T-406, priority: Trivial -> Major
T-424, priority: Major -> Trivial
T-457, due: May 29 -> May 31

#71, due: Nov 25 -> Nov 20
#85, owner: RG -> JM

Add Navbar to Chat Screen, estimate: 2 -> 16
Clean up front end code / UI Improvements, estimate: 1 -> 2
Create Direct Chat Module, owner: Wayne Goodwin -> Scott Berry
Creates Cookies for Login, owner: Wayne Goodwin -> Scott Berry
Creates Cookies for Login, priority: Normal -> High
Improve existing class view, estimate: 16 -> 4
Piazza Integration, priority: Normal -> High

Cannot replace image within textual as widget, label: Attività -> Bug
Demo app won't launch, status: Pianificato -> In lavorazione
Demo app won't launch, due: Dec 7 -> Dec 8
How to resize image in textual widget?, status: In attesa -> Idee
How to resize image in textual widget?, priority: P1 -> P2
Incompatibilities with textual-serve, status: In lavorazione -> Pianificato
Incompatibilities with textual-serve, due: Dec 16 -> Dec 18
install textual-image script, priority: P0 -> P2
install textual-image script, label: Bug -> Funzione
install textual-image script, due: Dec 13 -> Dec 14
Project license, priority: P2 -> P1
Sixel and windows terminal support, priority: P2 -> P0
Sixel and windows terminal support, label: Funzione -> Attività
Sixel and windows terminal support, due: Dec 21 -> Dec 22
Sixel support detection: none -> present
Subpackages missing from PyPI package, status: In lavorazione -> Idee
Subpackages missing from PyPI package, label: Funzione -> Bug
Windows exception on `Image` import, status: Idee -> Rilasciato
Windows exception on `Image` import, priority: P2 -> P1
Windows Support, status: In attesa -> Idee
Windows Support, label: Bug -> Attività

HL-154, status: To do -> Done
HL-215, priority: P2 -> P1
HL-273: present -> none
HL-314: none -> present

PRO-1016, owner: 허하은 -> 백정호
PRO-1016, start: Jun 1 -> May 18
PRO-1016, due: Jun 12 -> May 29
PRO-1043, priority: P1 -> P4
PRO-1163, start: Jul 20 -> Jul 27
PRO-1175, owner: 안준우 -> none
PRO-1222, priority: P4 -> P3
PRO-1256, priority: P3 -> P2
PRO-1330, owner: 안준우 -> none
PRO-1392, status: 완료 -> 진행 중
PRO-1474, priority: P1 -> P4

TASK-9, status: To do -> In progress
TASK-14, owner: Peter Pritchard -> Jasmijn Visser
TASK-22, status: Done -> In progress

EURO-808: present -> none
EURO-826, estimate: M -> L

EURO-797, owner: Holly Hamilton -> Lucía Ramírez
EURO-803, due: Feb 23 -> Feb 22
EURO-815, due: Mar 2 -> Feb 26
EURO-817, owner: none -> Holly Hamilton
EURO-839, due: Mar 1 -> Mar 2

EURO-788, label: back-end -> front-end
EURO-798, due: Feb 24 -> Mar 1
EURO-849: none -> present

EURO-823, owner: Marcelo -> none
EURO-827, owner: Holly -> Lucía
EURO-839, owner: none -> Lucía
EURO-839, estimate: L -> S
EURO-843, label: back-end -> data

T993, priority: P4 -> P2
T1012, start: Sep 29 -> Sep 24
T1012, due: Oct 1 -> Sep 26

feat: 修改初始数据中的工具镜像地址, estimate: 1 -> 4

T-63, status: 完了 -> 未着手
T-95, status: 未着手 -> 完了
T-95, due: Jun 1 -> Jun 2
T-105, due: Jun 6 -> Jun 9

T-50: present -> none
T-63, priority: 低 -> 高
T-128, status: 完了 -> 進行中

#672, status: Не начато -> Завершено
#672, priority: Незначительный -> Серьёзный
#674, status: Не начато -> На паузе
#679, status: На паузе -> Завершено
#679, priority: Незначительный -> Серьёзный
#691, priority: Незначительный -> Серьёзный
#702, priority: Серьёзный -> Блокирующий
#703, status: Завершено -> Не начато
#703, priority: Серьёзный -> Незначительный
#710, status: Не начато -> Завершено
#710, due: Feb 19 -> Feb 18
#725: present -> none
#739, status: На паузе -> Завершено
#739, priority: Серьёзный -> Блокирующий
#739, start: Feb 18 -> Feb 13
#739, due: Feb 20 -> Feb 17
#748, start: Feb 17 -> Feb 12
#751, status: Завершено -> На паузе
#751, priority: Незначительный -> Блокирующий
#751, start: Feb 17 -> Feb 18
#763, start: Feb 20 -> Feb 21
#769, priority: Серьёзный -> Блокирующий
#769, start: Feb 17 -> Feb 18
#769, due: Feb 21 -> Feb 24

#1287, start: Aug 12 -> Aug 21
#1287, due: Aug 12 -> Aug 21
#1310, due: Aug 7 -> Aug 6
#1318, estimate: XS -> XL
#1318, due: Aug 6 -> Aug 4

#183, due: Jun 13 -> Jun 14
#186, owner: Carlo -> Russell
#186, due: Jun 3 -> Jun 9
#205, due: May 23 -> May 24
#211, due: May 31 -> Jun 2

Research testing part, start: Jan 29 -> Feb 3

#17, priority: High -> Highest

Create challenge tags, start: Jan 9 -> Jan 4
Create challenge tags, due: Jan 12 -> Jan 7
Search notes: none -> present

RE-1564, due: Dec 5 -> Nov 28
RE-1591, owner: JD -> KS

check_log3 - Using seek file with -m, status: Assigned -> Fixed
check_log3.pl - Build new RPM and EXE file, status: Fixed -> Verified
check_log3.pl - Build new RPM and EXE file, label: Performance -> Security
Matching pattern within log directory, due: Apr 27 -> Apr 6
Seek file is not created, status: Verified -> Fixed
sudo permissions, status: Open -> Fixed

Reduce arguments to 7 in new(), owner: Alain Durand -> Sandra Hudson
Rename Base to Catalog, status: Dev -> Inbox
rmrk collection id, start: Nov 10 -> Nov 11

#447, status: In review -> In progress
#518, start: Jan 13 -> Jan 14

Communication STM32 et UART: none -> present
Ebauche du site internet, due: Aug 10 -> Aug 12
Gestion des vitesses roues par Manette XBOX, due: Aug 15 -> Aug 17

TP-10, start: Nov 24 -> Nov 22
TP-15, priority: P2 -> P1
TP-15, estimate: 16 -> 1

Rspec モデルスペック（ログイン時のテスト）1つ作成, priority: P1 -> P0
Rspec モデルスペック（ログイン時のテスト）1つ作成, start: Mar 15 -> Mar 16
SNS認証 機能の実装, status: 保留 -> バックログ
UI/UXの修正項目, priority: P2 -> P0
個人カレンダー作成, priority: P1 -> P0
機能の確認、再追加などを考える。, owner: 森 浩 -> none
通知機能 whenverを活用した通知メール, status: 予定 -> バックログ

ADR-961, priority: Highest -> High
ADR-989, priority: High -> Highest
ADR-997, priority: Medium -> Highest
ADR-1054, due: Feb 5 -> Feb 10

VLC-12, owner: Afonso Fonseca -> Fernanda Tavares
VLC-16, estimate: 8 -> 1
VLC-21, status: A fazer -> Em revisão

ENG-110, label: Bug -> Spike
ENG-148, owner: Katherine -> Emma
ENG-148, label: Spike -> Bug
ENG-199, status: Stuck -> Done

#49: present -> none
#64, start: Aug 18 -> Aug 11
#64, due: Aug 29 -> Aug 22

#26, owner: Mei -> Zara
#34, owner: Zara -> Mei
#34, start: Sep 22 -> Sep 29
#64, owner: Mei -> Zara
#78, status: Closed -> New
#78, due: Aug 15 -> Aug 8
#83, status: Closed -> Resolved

#####

Task brief: After locating the line that contains "HL-314: none -> present", please copy exactly every line from the start of the records through it, and nothing else.

Solved exercise:
T-406, priority: Trivial -> Major
T-424, priority: Major -> Trivial
T-457, due: May 29 -> May 31

#71, due: Nov 25 -> Nov 20
#85, owner: RG -> JM

Add Navbar to Chat Screen, estimate: 2 -> 16
Clean up front end code / UI Improvements, estimate: 1 -> 2
Create Direct Chat Module, owner: Wayne Goodwin -> Scott Berry
Creates Cookies for Login, owner: Wayne Goodwin -> Scott Berry
Creates Cookies for Login, priority: Normal -> High
Improve existing class view, estimate: 16 -> 4
Piazza Integration, priority: Normal -> High

Cannot replace image within textual as widget, label: Attività -> Bug
Demo app won't launch, status: Pianificato -> In lavorazione
Demo app won't launch, due: Dec 7 -> Dec 8
How to resize image in textual widget?, status: In attesa -> Idee
How to resize image in textual widget?, priority: P1 -> P2
Incompatibilities with textual-serve, status: In lavorazione -> Pianificato
Incompatibilities with textual-serve, due: Dec 16 -> Dec 18
install textual-image script, priority: P0 -> P2
install textual-image script, label: Bug -> Funzione
install textual-image script, due: Dec 13 -> Dec 14
Project license, priority: P2 -> P1
Sixel and windows terminal support, priority: P2 -> P0
Sixel and windows terminal support, label: Funzione -> Attività
Sixel and windows terminal support, due: Dec 21 -> Dec 22
Sixel support detection: none -> present
Subpackages missing from PyPI package, status: In lavorazione -> Idee
Subpackages missing from PyPI package, label: Funzione -> Bug
Windows exception on `Image` import, status: Idee -> Rilasciato
Windows exception on `Image` import, priority: P2 -> P1
Windows Support, status: In attesa -> Idee
Windows Support, label: Bug -> Attività

HL-154, status: To do -> Done
HL-215, priority: P2 -> P1
HL-273: present -> none
HL-314: none -> present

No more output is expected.